A question-and-answer session followed the presentations. Nicole Aljoe explained the EBBDA’s process for collaborating with student contributors, which has been established through past partnerships with classes. The EBBDA website offers both templates for student contributors and guidance on best practices, pulling from the Early Caribbean Digital Archive’s pedagogical resources. Aljoe also described the complications posed by having so many student contributors. Since student contributors have a lot of leeway in the topics they choose to write about, their work has taken the website content in unexpected thematic and chronological directions. Although managing all these contributions has posed difficulties for EBBDA staff, Aljoe maintains that having the website shaped by its own student audience is well worth the effort. “We welcome any and all contributors,” she said. Aljoe also described her goal of having the EBBDA function as an alternative to in-person field trips for Boston Public Schools, which are logistically very difficult for teachers to arrange. Panel attendees congratulated Aljoe and the research team on the project and complimented the website’s accessible layout.

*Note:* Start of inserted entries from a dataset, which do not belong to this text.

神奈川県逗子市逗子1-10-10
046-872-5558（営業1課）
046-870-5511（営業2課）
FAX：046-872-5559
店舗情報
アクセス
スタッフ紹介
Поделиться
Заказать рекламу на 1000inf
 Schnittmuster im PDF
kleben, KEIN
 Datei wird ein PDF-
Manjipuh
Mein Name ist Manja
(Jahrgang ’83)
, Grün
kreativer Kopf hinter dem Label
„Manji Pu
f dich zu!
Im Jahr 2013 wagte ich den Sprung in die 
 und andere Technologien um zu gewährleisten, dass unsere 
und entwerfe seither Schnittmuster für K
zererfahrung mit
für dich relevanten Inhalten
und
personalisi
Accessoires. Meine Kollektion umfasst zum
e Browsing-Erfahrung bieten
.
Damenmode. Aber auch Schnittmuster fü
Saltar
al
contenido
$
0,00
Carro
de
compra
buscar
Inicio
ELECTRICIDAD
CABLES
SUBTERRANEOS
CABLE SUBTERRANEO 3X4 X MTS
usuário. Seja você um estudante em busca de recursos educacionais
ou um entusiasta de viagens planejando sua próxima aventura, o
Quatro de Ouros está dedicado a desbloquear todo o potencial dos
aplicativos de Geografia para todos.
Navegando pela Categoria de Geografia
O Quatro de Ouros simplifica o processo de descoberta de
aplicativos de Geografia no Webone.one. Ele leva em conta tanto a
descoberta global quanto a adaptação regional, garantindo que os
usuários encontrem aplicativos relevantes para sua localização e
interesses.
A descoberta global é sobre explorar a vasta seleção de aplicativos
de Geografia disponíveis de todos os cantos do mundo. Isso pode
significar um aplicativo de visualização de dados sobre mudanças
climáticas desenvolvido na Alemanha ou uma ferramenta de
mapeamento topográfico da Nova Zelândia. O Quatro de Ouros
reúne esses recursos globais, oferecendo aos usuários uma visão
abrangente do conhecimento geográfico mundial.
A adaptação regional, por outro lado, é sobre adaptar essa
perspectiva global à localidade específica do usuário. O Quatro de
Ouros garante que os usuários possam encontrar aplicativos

Myojung Chung also answered several questions about her project. In response to a question about how fact-checking tends to be aligned with left and liberal politics, Chung acknowledged that political orientation is a complex variable outside the scope of this project. Since people tend to only believe fact-checking messages that align with their political beliefs, Chung crafted apolitical posts for this experiment. She also elaborated that people also tend to believe fact-checking messages more when they come from AI, which is perceived as apolitical, as opposed to from a specific entity. In response to a question about the backfire effect, where people double down on their belief in fake news when it is corrected, Chung explained that the backfire effect refers more to people’s belief in the news than to the action of sharing content. She also drew a distinction between the terms “misinformation” and “fake news.” As a journalist, Chung prefers the term “misinformation,” since fake posts should not be considered news at all. Yet the term “fake news” is the more accessible term because it is more present in popular discussion of the topic.
In all, attendees at the event enjoyed the opportunity to learn about the excellent research projects that the NULab helps to fund. NULab seedling and travel grants are open to Northeastern University faculty and graduate students. During the COVID-19 pandemic, travel grants can be used to cover expenses related to online events. More information about NULab grants can be found on the “Seedling and Travel Grants” page.